The group’s approach to establish control “began with infiltration and ended with conquest,” as a Rand Corporation report released this month put it. “Time after time, place after place, the group would establish an intelligence and security apparatus, target key opponents, and establish extortion and other criminal revenue-raising practices,” it noted. “Clandestine campaigns of assassination and intimidation have been part of the group’s playbook for more than a decade.” 

Reports from groups on the ground, as well as social media, show that “ISIS does rely on brutality much more than Al Qaeda,” says Harleen Gambhir, a counterterrorism analyst with the Institute for the Study of War, using a common acronym for the Islamic State. This includes “intentionally inspiring terror, pushing the bounds so that it can intimidate those under its control.” 

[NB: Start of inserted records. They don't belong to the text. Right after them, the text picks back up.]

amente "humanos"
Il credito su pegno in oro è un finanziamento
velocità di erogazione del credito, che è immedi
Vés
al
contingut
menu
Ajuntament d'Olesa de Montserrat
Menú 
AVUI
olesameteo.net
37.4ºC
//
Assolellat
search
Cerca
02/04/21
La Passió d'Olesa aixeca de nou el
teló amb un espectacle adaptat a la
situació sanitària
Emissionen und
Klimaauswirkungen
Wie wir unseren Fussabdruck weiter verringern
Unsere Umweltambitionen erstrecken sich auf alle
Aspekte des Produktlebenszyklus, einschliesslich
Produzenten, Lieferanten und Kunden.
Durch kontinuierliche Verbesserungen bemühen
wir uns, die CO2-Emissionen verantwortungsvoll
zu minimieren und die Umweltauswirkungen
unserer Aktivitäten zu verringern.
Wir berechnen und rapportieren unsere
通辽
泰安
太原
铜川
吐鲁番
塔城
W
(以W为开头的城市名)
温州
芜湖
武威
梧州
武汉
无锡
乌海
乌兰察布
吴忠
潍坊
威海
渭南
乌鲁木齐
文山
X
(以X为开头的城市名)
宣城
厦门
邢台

Sunday’s slaughter was a typical example, Ms. Gambhir says. “These sorts of mass executions come frequently for those even vaguely hinting at rebellion.” 

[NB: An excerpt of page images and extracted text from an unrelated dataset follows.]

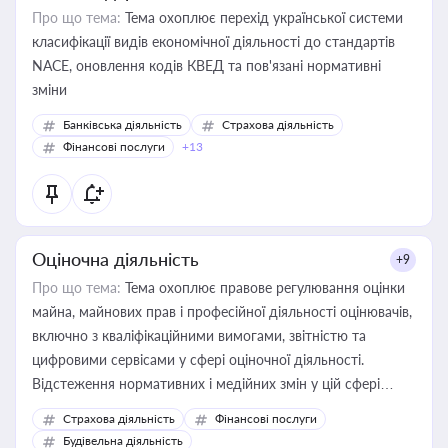
Про що тема:
Тема охоплює перехід української системи
класифікації видів економічної діяльності до стандартів
NACE, оновлення кодів КВЕД та пов'язані нормативні
зміни
Банківська діяльність
Страхова діяльність
Фінансові послуги
+13
Оціночна діяльність
+9
Про що тема:
Тема охоплює правове регулювання оцінки
майна, майнових прав і професійної діяльності оцінювачів,
включно з кваліфікаційними вимогами, звітністю та
цифровими сервісами у сфері оціночної діяльності.
Відстеження нормативних і медійних змін у цій сфері
корисне для власника бізнесу, керівника, юриста або
Страхова діяльність
Фінансові послуги
бухгалтера під час оподаткування, приватизації, оренди
Будівельна діяльність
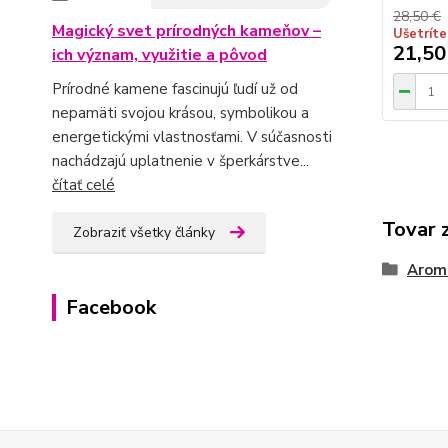
28,50 €
Magický svet prírodných kameňov –
Ušetríte
21,50
ich význam, využitie a pôvod
Prírodné kamene fascinujú ľudí už od
nepamäti svojou krásou, symbolikou a
energetickými vlastnosťami. V súčasnosti
nachádzajú uplatnenie v šperkárstve...
čítať celé
Tovar 
Zobraziť všetky články
Arom
Facebook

This summer, an uprising in Libya was brutally put down by an IS affiliate, which “mass executed those in local tribes,” she adds. This in turn “eliminated all hints of social rebellion.” 

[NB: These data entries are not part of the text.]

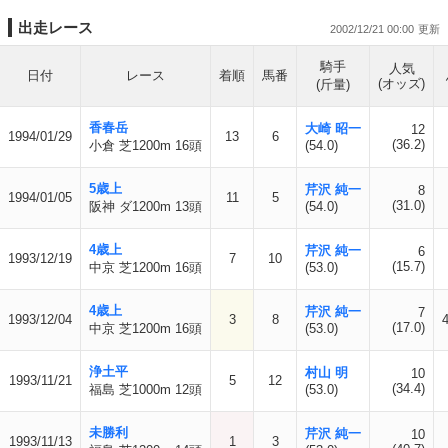
出走レース
2002/12/21 00:00
騎手
人気
日付
レース
着順
馬番
(オッズ)
(斤量)
香春岳
大崎 昭一
12
1994/01/29
13
6
(36.2)
小倉 芝1200m 16頭
(54.0)
5歳上
芹沢 純一
8
1994/01/05
11
5
(31.0)
阪神 ダ1200m 13頭
(54.0)
4歳上
芹沢 純一
6
1993/12/19
7
10
(15.7)
中京 芝1200m 16頭
(53.0)
4歳上
芹沢 純一
7
1993/12/04
3
8
4
(17.0)
中京 芝1200m 16頭
(53.0)
浄土平
村山 明
10
1993/11/21
5
12
(34.4)
福島 芝1000m 12頭
(53.0)
未勝利
芹沢 純一
10
1993/11/13
1
3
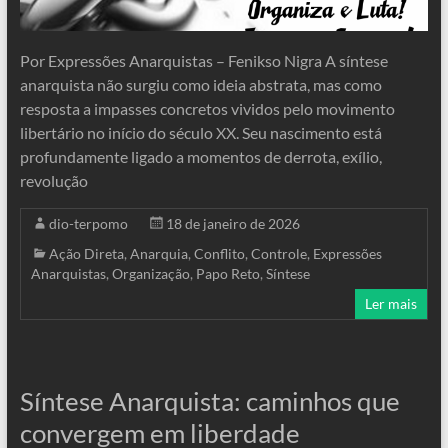
Por Expressões Anarquistas – Fenikso Nigra A síntese
anarquista não surgiu como ideia abstrata, mas como
resposta a impasses concretos vividos pelo movimento
libertário no início do século XX. Seu nascimento está
profundamente ligado a momentos de derrota, exílio,
revolução
dio-terpomo
18 de janeiro de 2026
Ação Direta
,
Anarquia
,
Conflito
,
Controle
,
Expressões
Anarquistas
,
Organização
,
Papo Reto
,
Síntese
Ler mais
Síntese Anarquista: caminhos que
convergem em liberdade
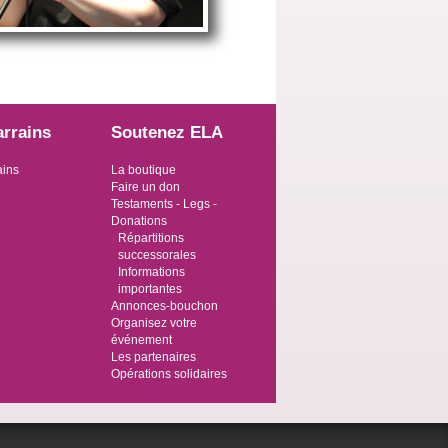
arrains
Soutenez ELA
ains
La boutique
Faire un don
Testaments - Legs -
Donations
Répartitions
successorales
Informations
importantes
Annonces-bouchon
Organisez votre
événement
Les partenaires
Opérations solidaires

What the Islamic State has shown is that, in the short term, “brutality … can be much more effective than worrying about others,” McCants says. “If you look at what IS has done, you can see examples where control has been established by extreme brutality and kept up by extreme brutality.” 

The question is whether the Islamic State can maintain such a state over the long term. Al Qaeda has long argued that its vision of establishing an Islamic caliphate is more sustainable.

“It thinks ISIS is going to burn out, because of the way it treats locals,” Gambhir says. 

The Islamic State instead has put a priority on bringing in foreign fighters.

“ISIS fighters … are given preference in obtaining food and basic needs of living,” she adds.

Sunni Awakening, Part 2?

There are clear signs that locals are chafing mightily under Islamic State rule, says McCants. But “unless they get help from the outside,” they are going to have trouble throwing off the group.

That help is not likely to come from the US. “I have no doubt we could do it, should we choose to,” says McCants, but such an operation would necessarily include troops on the ground and embroil the US in the Middle East again. 

Moreover, it would “let the local governments off the hook,” especially in Damascus and Baghdad, McCants says. As a result, the problems that allowed the rise of the Islamic State in the first place, including Sunni disenfranchisement by Shiite-dominate governments, would continue. 

“This leaves us in the unsatisfying position of not having terrific options in the near term for destroying the IS,” McCants says.

In some ways, the US might have more options in Syria, McCants says, because it is not working with the government. “Syria is always seen as the hard case, but we also have greater freedom of choice.”  

The US could work with Kurdish forces to clear areas, then build up local Sunni militias to hold them. Yet Turkish officials balk at the idea of empowering Kurdish forces, given the large Kurdish minority in Turkey.

As in 2008, the most promising center of gravity for the fight against the Islamic State is the Sunni tribes. “Many Sunnis support the group either because of intimidation or because they view it as their only protection against other groups,” the Rand report notes. “Although this will be difficult, Iraq, at least, can start by ensuring fair treatment of the population when towns are recovered, and by speeding the reconstruction of those towns.” 

The question becomes how to empower them, given the limited tools the US has at its disposal.

In theory, Iraqi government officials agree with the plan to engage Sunni tribal militias to some extent, “but there’s been a lot of foot dragging,” he adds. “We could start arming the tribes ourselves, but if they are not part of the Iraqi central government, we’re kind of pushing the state of Iraq in a particular direction of a more federal state.”

Still, McCants says, the Sunni tribes “should be our center of gravity, too.”